||Development and Optimization of Deep Belief Networks Applied for Academic Performance Prediction with Larger Datasets
||(Phauk Sokkhey) ; (Takeo Okazaki)
|| Student performance; Deep learning; Restricted Boltzmann machine; Deep belief network; Feature selection; Hyperparameters; Regularization
||Deep learning has recently attracted increasing interest for several applications, and great progress has been made. This paper introduces a novel application of a deep learning framework called deep belief networks (DBNs) that can be used to predict the predicting academic performance of larger datasets. First, unsupervised training is considered a so-called pre-training section.
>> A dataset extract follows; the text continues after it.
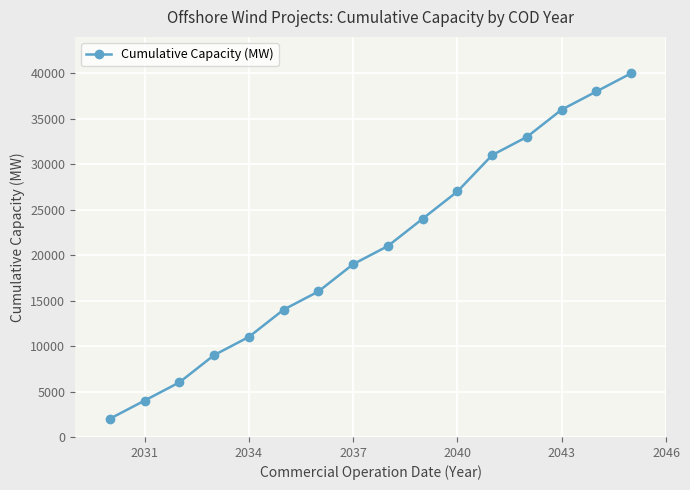

What is the minimum value shown in the chart?

2000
The stacked restricted Boltzmann machine (RBM) was trained to obtain the trained weights instead of random initial weights. Subsequently, supervised learning was adopted using back-propagation in the fine-tuning section to classify the student performance levels. An optimization approach for improving the classification performance of the proposed DBN was proposed. The optimization approach consisted of using a feature selection method to obtain the optimal feature subset, optimizing the DBN model with the optimal values of the hyperparameters, and applying the L2-regularization method for weight decay. The experiment was carried out with two phases. Phase1 was implemented with an actual dataset. Phase 2 was then implemented with four artificial datasets of increasing sizes. Many experiments were performed independently on each dataset. With a larger dataset, the improved DBN generated the highest accuracy and lowest root mean square error with more accuracy and effectiveness than the other proposed algorithms.